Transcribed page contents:
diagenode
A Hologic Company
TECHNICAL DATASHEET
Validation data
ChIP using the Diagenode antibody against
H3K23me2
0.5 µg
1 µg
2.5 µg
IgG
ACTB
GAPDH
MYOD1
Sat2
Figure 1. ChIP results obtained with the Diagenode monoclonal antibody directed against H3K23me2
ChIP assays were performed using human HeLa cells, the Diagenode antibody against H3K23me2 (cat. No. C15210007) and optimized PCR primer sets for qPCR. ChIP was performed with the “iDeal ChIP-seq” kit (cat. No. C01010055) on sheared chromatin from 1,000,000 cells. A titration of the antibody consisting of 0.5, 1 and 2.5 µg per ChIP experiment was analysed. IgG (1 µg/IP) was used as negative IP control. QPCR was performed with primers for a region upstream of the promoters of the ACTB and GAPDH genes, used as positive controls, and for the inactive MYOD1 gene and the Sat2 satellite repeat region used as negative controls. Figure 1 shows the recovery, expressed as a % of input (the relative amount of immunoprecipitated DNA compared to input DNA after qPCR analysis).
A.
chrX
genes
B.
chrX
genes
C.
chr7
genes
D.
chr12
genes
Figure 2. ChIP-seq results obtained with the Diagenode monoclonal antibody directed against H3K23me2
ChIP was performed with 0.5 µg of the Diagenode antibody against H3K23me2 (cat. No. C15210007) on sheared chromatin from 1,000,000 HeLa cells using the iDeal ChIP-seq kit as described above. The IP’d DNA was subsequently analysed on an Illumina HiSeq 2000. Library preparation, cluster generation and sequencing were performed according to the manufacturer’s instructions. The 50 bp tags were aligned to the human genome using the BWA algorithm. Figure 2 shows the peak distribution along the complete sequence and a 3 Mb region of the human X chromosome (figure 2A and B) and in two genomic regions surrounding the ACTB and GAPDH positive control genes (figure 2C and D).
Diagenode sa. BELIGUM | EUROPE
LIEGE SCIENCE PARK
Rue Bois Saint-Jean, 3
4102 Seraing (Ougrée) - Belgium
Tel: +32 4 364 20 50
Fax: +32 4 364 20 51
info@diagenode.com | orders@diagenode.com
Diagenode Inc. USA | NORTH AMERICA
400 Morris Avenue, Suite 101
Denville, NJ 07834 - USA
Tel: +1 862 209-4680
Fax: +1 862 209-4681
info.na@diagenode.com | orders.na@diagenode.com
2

■ **What to work on**: Among the lines of the data above, some may hold the word "obtained"; report how many, as a single number.

■ **Output below**: 2